A Novel dripping with tragic tales of history
"The family is like the forest: if you are outside it is dense; if you are inside you see that each tree has its own position."
With the aforementioned Akan proverb, Yaa Gyasi welcomes the readers to her novel, "Homegoing", where dark history unravels itself, reminding the readers of the slave trade that has carved its marks on history's shoulders.
The story begins with a scene of fire raging through a forest in an eighteenth century Ghana, which is a total fate changer for one of the many characters, Effia. She and her half-sister Esi, are born into different families. Divided by the forces of circumstance, while Effia is married off to a slave trader Englishman, living in the historic Cape Coast Castle, Esi is imprisoned beneath the castle, known for slave transits. The story sinks its tentacles deep into the seven generations that Effia and Esi's circumstances have spun across three continents. The novel reaches the finish line as the family tree comes to life throughout the time span of 300 years of Ghanaian and American history, and each chapter sprawls with a new protagonist and circumstances. Every chapter seems like a short story unfolding the progressions from the perspectives of a diverse set of characters, and it was traceable as to how the characters were related to their ancestors.

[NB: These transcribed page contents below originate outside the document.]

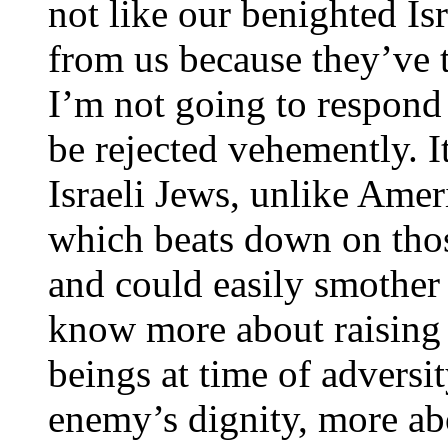
not like our benighted Is
from us because they’ve 
I’m not going to respond i
be rejected vehemently. It
Israeli Jews, unlike Ameri
which beats down on tho
and could easily smother t
know more about raising
beings at time of adversi
enemy’s dignity, more ab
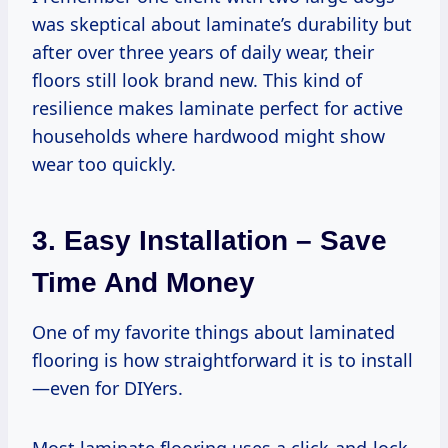
was skeptical about laminate’s durability but
after over three years of daily wear, their
floors still look brand new. This kind of
resilience makes laminate perfect for active
households where hardwood might show
wear too quickly.
3. Easy Installation – Save
Time And Money
One of my favorite things about laminated
flooring is how straightforward it is to install
—even for DIYers.
Most laminate flooring uses a click-and-lock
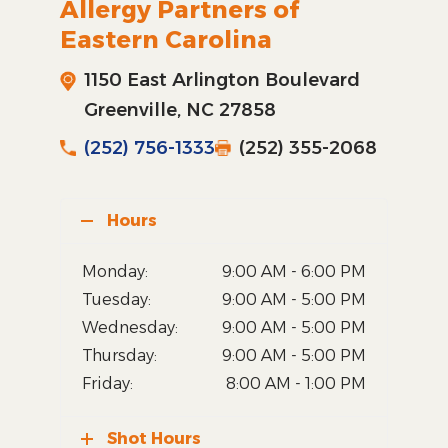
Allergy Partners of
Eastern Carolina
1150 East Arlington Boulevard
Greenville, NC 27858
(252) 756-1333
(252) 355-2068
Hours
Monday:
9:00 AM - 6:00 PM
Tuesday:
9:00 AM - 5:00 PM
Wednesday:
9:00 AM - 5:00 PM
Thursday:
9:00 AM - 5:00 PM
Friday:
8:00 AM - 1:00 PM
Shot Hours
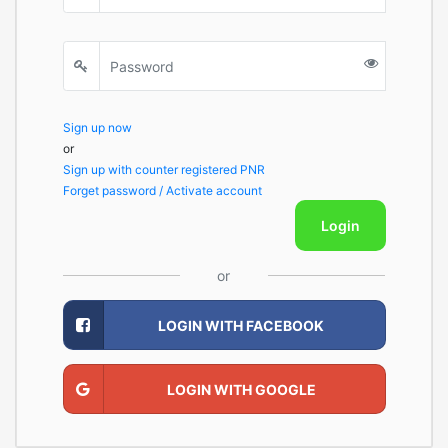
Sign up now
or
Sign up with counter registered PNR
Forget password / Activate account
Login
or
LOGIN WITH FACEBOOK
LOGIN WITH GOOGLE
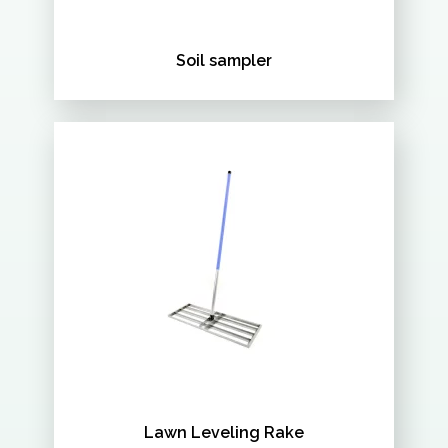
Soil sampler
Lawn Leveling Rake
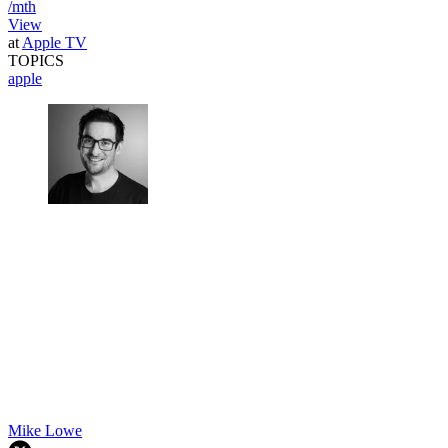
/mth
View
at
Apple TV
TOPICS
apple
Mike Lowe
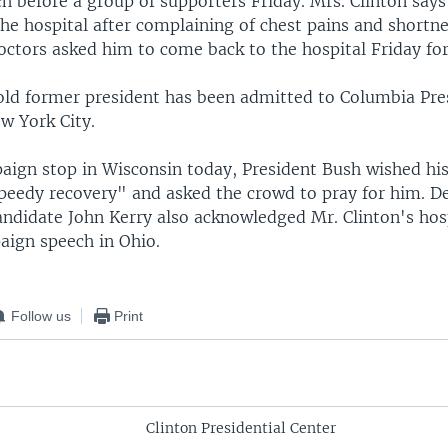
ch before a group of supporters Friday. Mrs. Clinton say
he hospital after complaining of chest pains and shortne
octors asked him to come back to the hospital Friday for
ld former president has been admitted to Columbia Pre
w York City.
aign stop in Wisconsin today, President Bush wished hi
speedy recovery" and asked the crowd to pray for him. D
andidate John Kerry also acknowledged Mr. Clinton's hos
aign speech in Ohio.
Follow us
Print
Clinton Presidential Center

While there were Englishmen who didn't respect the African civilians owing to the deeply sunk hierarchy, there was also an equality favouring character Quey, who was half English and half African. Despite hailing from a royal English class, unlike his father, he stood out from the rest. And that's where we see a little streak of positivity in a time when taboos and hierarchies had societies under their clutches. This is an important contrast to the elite mindsets that the author was able to set.
She was further able to effectively pen down the brutal accounts of sexual assaults, abductions, tortures, and killings. As ruthless as the incidents are, they only help the readers get a clearer look into the then decayed conditions of people. Stories of hardship and happiness together flow through the book as the readers are taken from the tropical villages and hideous white castle of West Africa to the slave ships in Europe to the sweltering coal mines and cotton harvesting gardens in America.

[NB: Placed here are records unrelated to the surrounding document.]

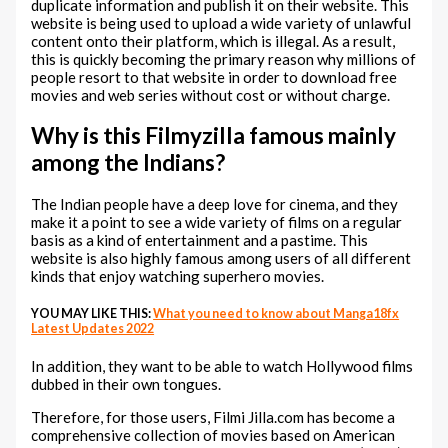
duplicate information and publish it on their website. This
website is being used to upload a wide variety of unlawful
content onto their platform, which is illegal. As a result,
this is quickly becoming the primary reason why millions of
people resort to that website in order to download free
movies and web series without cost or without charge.
Why is this Filmyzilla famous mainly
among the Indians?
The Indian people have a deep love for cinema, and they
make it a point to see a wide variety of films on a regular
basis as a kind of entertainment and a pastime. This
website is also highly famous among users of all different
kinds that enjoy watching superhero movies.
YOU MAY LIKE THIS:
What you need to know about Manga18fx
Latest Updates 2022
In addition, they want to be able to watch Hollywood films
dubbed in their own tongues.
Therefore, for those users, Filmi Jilla.com has become a
comprehensive collection of movies based on American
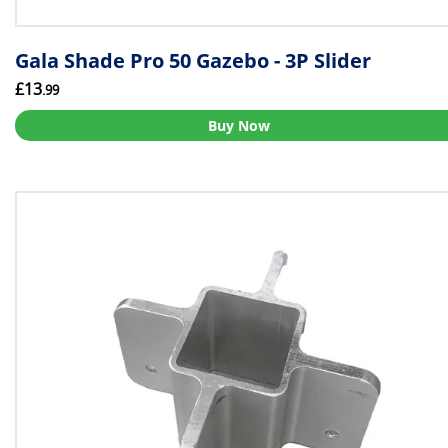
Gala Shade Pro 50 Gazebo - 3P Slider
£13
.99
Buy Now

Considering this was the author's debut work, this novel has delivered more than I had expected, and it is an amalgamation of so many historic events and teachings that are still applicable to this century. Her writing emphasises on how history, time, and various instances shape us all. Through the eyes of every character clawed by the aftermath of slave trade, lust for power, and taboos, Yaa Gyasi becomes successful in stitching the fact that racism is mostly rooted in tribalism and greed.
With the various narratives being the winding branches of a tree and the forces of slave trading history being its roots, Homegoing is a literary gift worth digging into.